start Passage to read

In a discussion around his kitchen table July 6, Jean-Pierre Bolduc, who once worked at the bunk house for the Canadian Pacific Railway, told the Militant that in his day “the freight trains had real crews with at least three people aboard — an engineer, a conductor and a helper.”

On July 4 around 150 people marched through the town protesting the planned resumption in January 2016 of routing oil trains through the center of this town of 6,000. The demonstrators are demanding that the federal government build a bypass around Lac-Mégantic.

That protest, called Solidarity Mégantic, was organized as part of North America-wide events and demonstrations opposing the expanding use of trains to transport crude oil to refineries and ports.

A Quebec superior court judge July 13 rejected Canadian Pacific Railway’s attempt to block a court settlement in which 25 companies would allocate some $431 million for compensation of victims of the disaster.

end Passage to read

## Set exercise A
According to the Lac-Mégantic passage, about how many people marched through the town on July 4?
## Set exercise B
Using the Lac-Mégantic passage, explain why people marched through the town on July 4.
## Set exercise C
Reproduce the part of the Lac-Mégantic passage that opens with the words containing "That protest, called" and closes with "refineries and ports.".
The items further down aren't needed for this.

start Extracted records

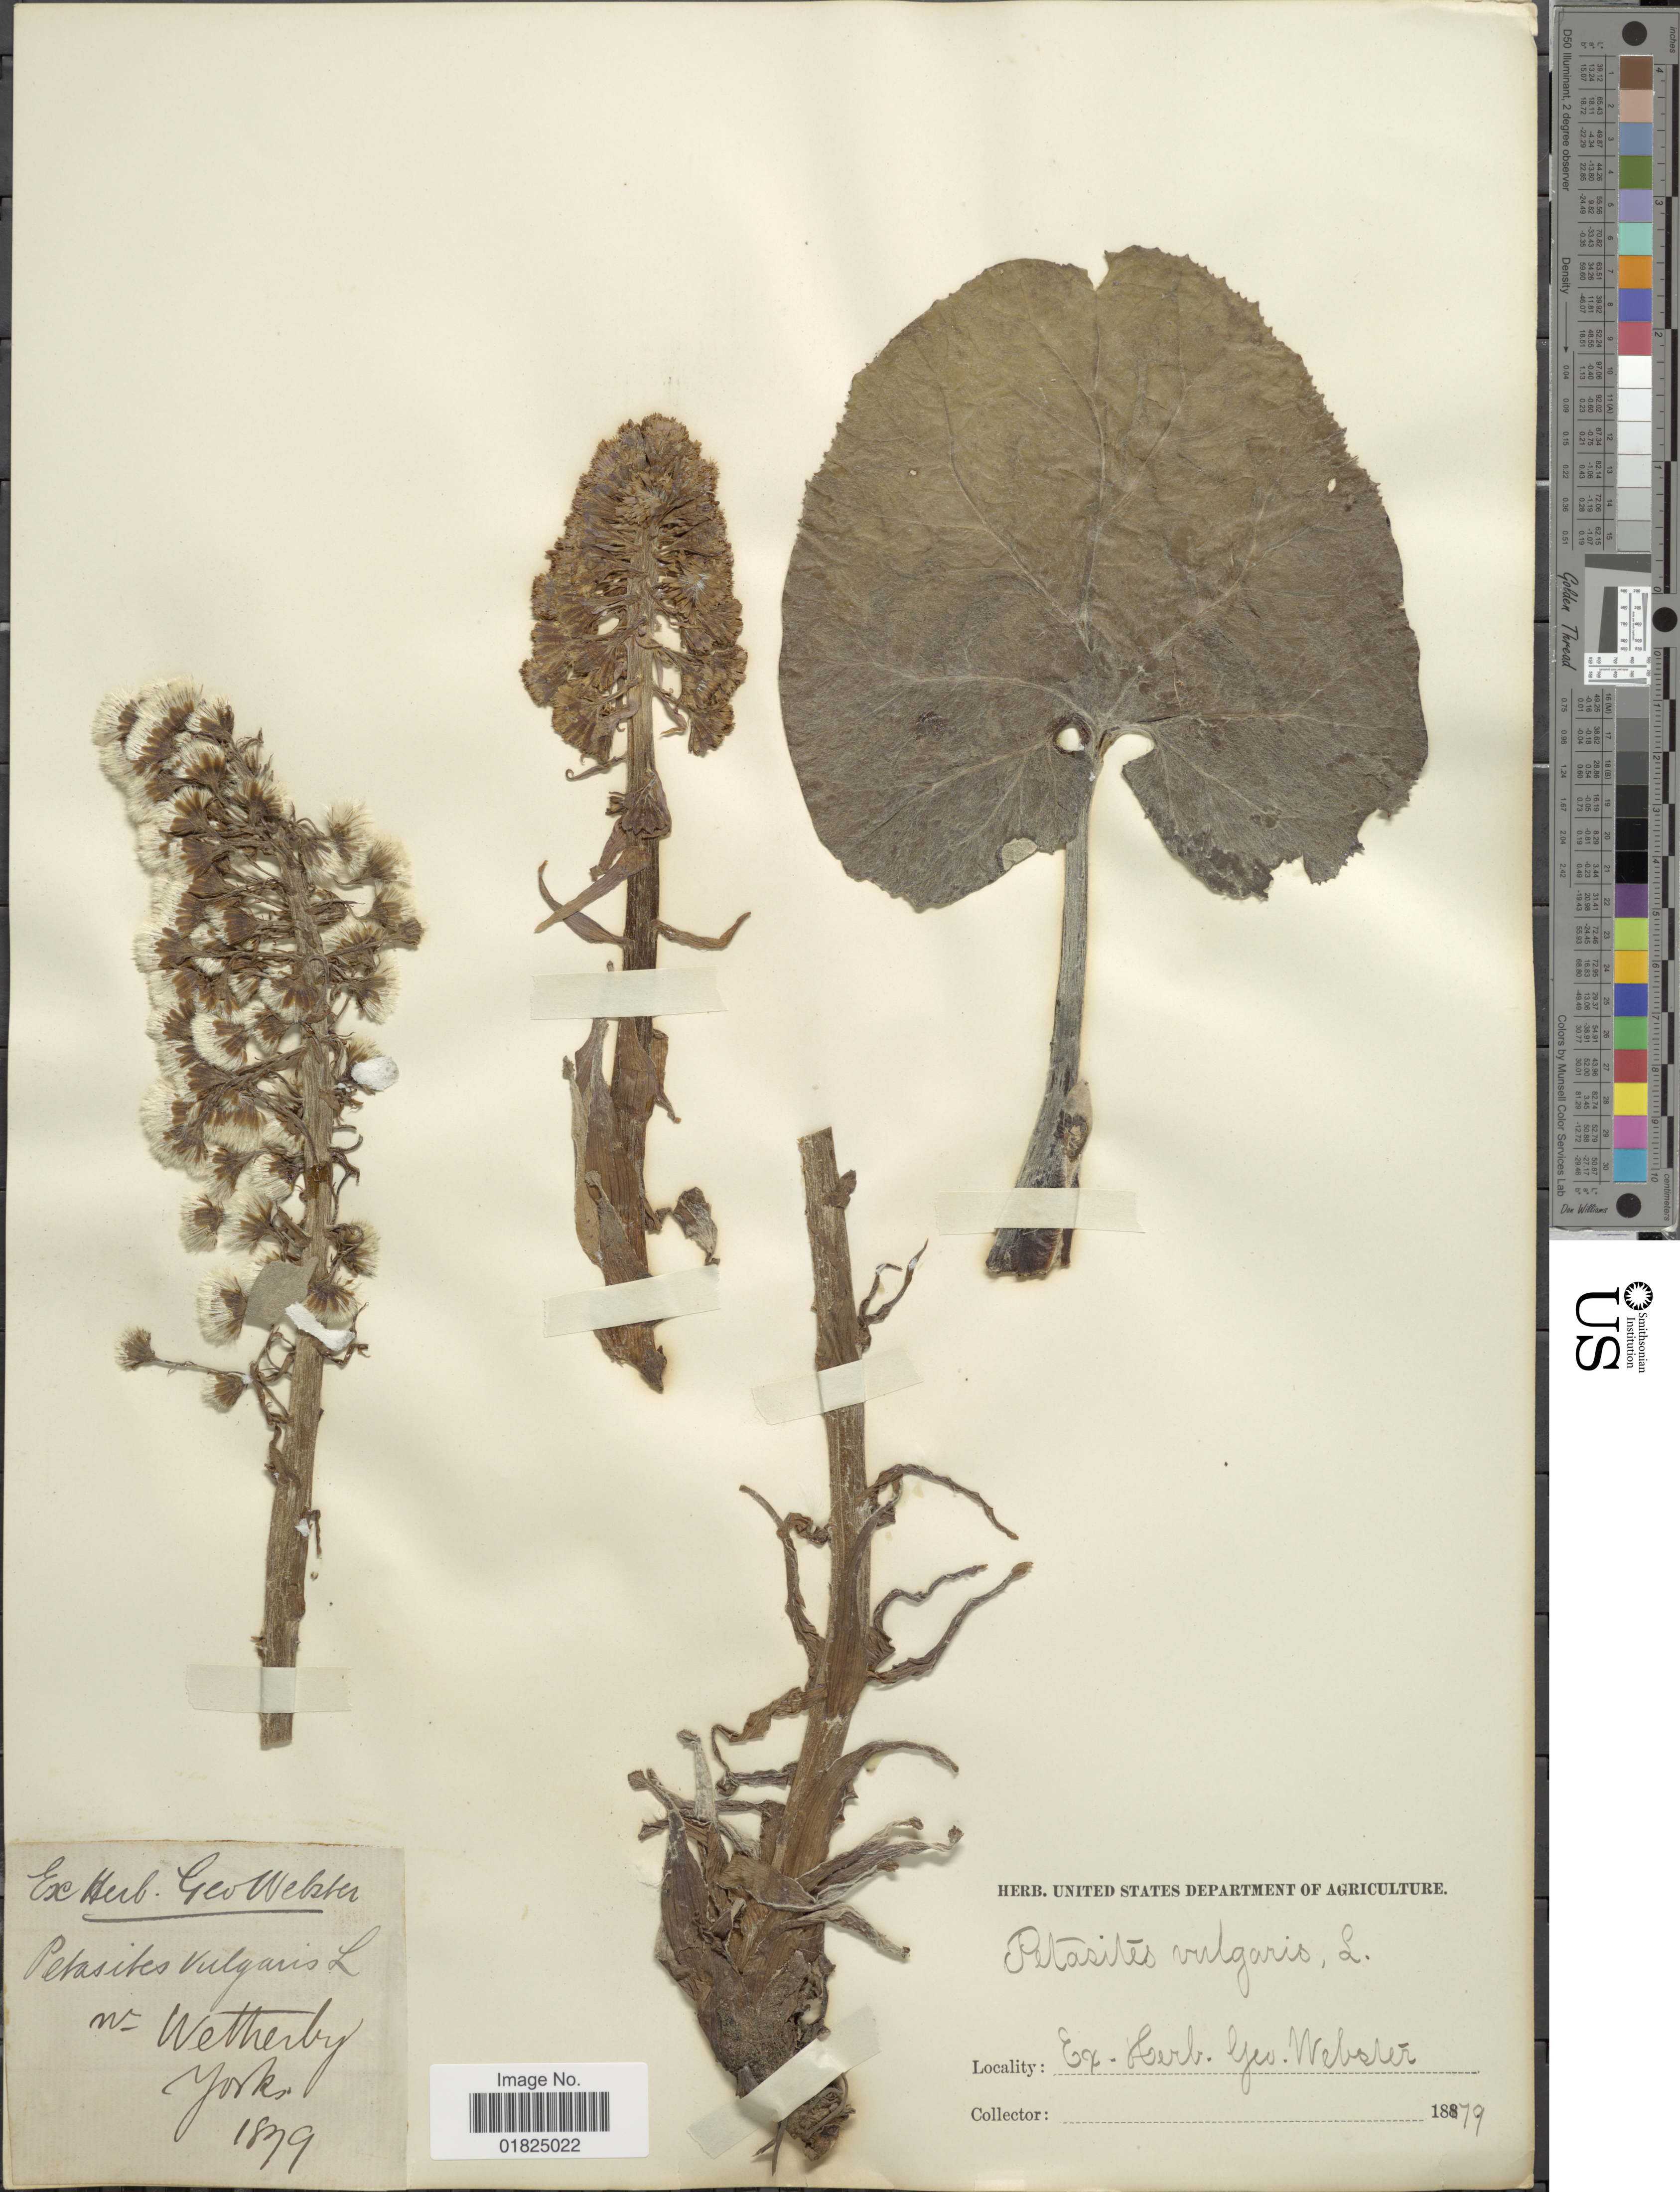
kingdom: Plantae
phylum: Tracheophyta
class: Magnoliopsida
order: Asterales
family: Asteraceae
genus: Petasites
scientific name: Petasites officinalis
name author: L.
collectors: ex herb. Geo. Webster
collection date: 1879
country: United Kingdom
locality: Wetherby Yorks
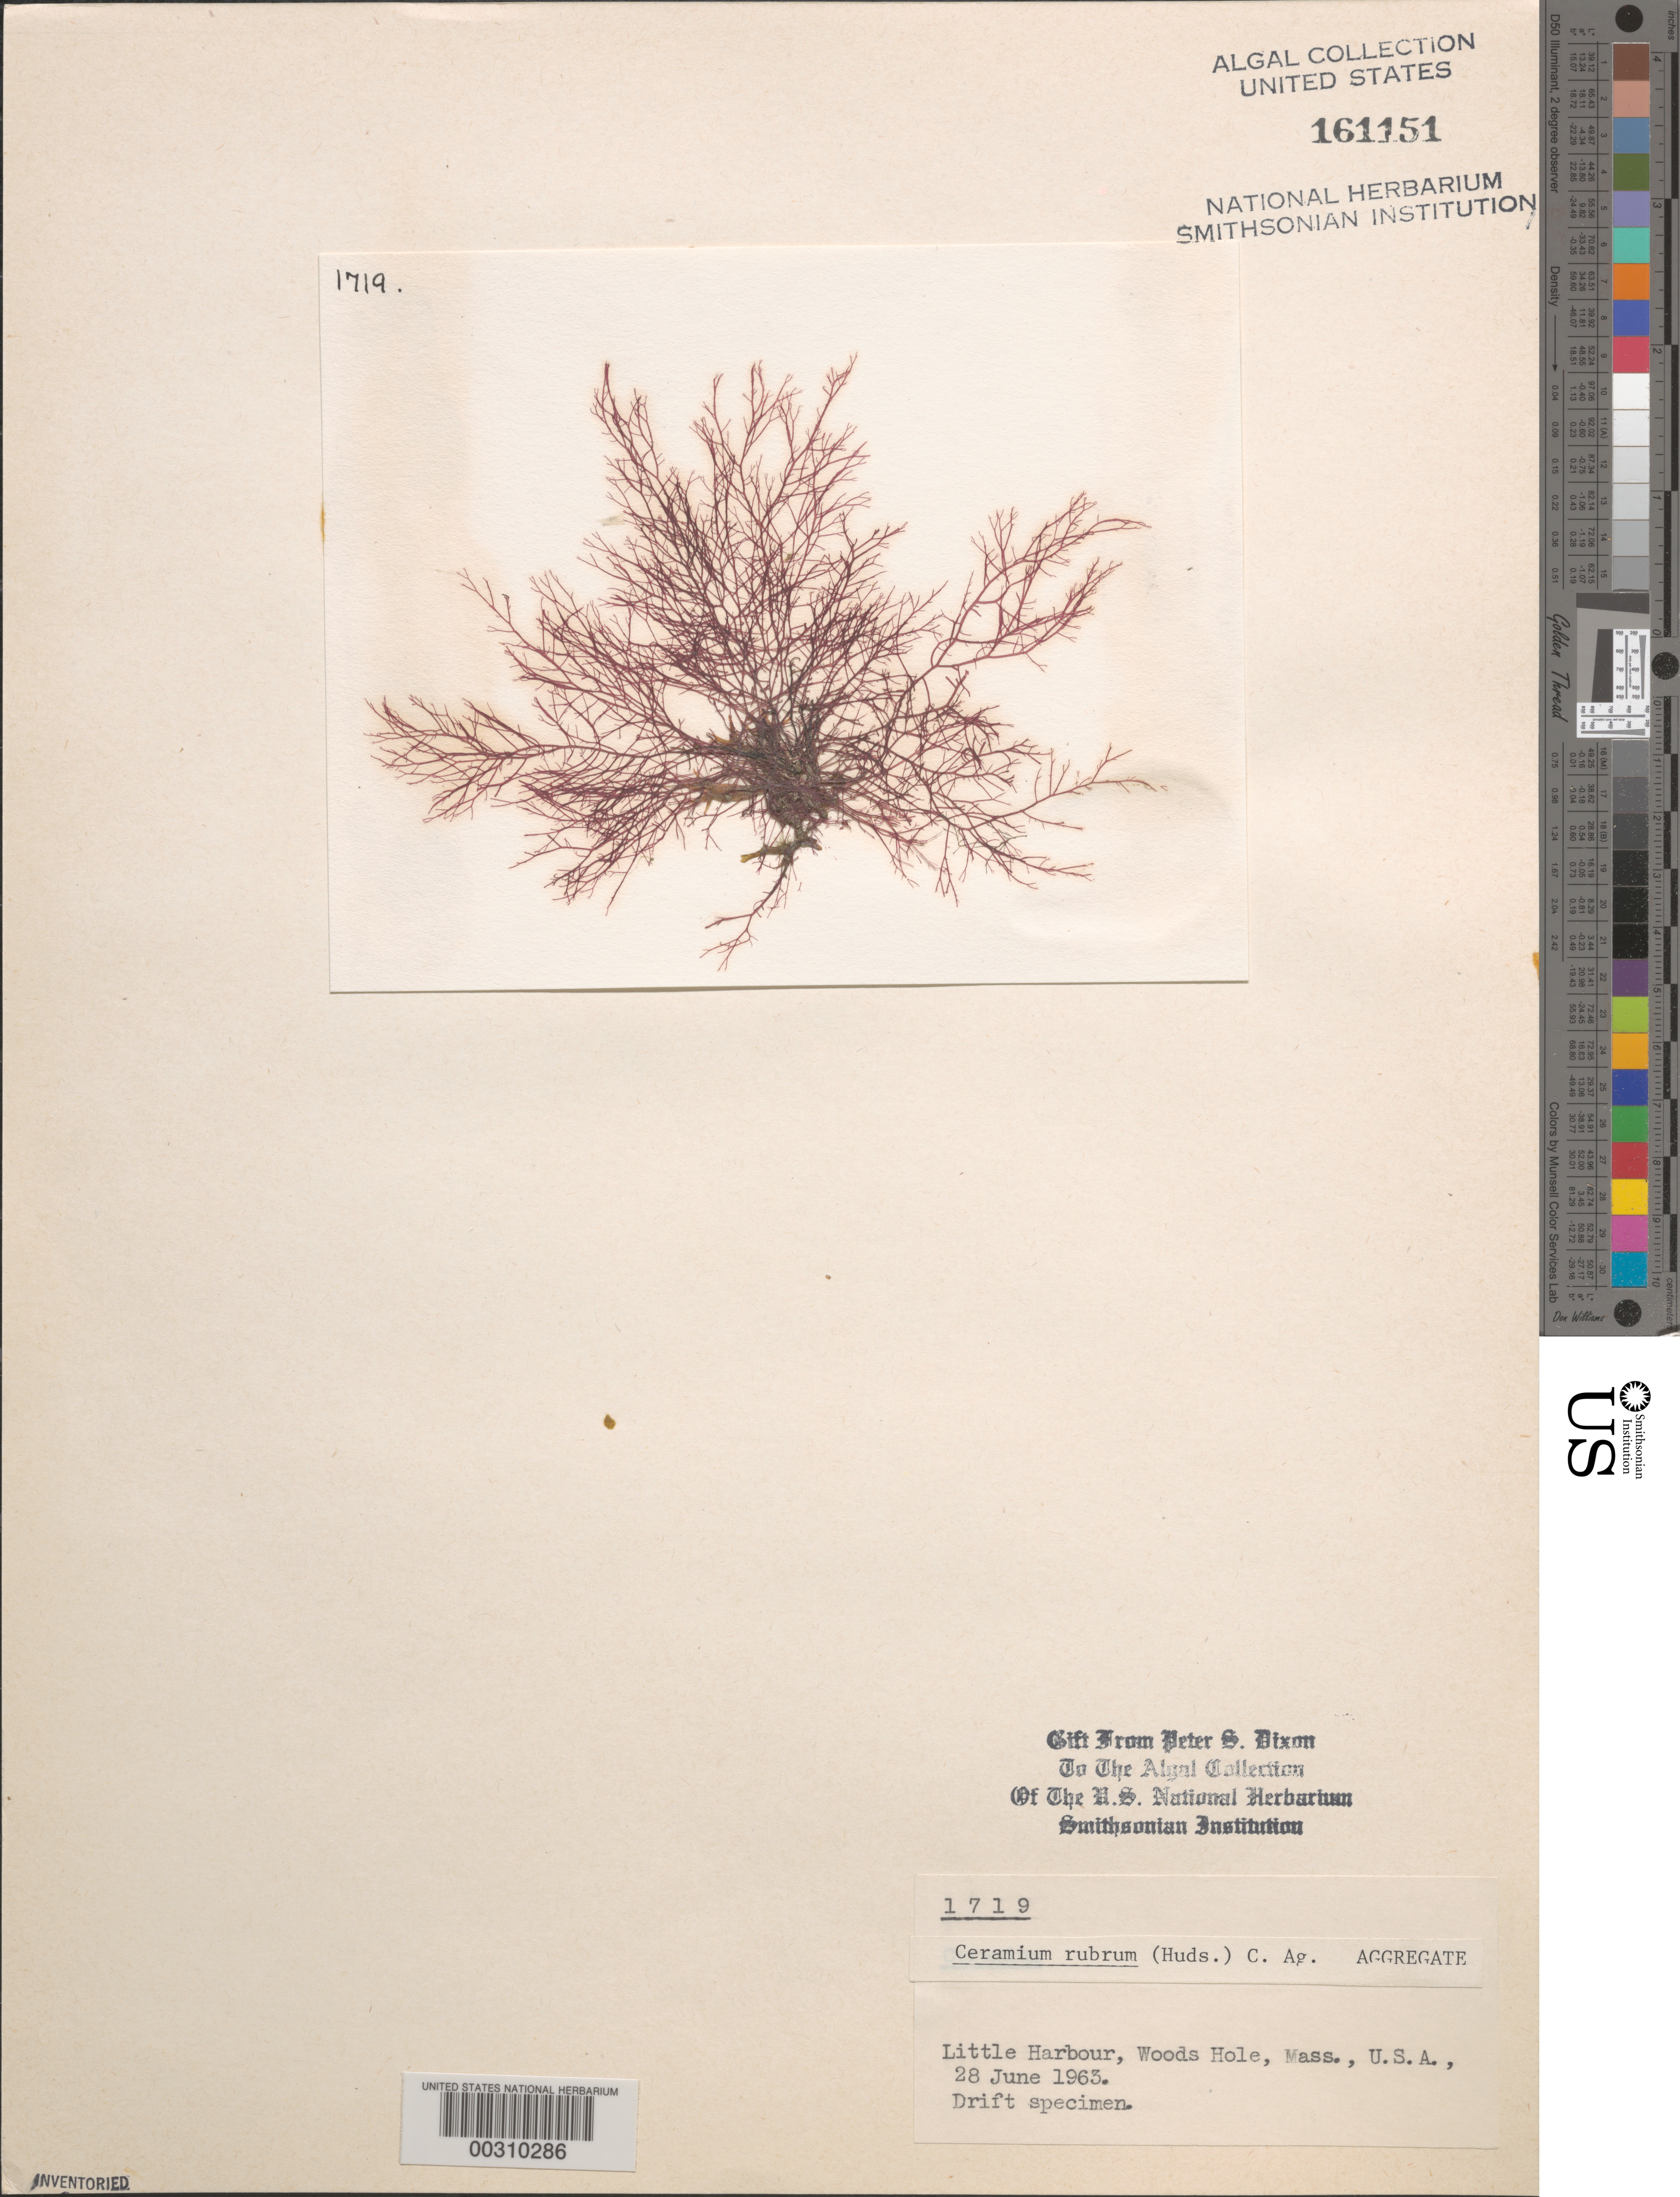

end Extracted records

## Right answer A
Around 150 people.

## Right answer B
They were protesting the planned resumption, in January 2016, of routing oil trains through the center of the town. The demonstrators are demanding that the federal government build a bypass around Lac-Mégantic.

## Right answer C
That protest, called Solidarity Mégantic, was organized as part of North America-wide events and demonstrations opposing the expanding use of trains to transport crude oil to refineries and ports.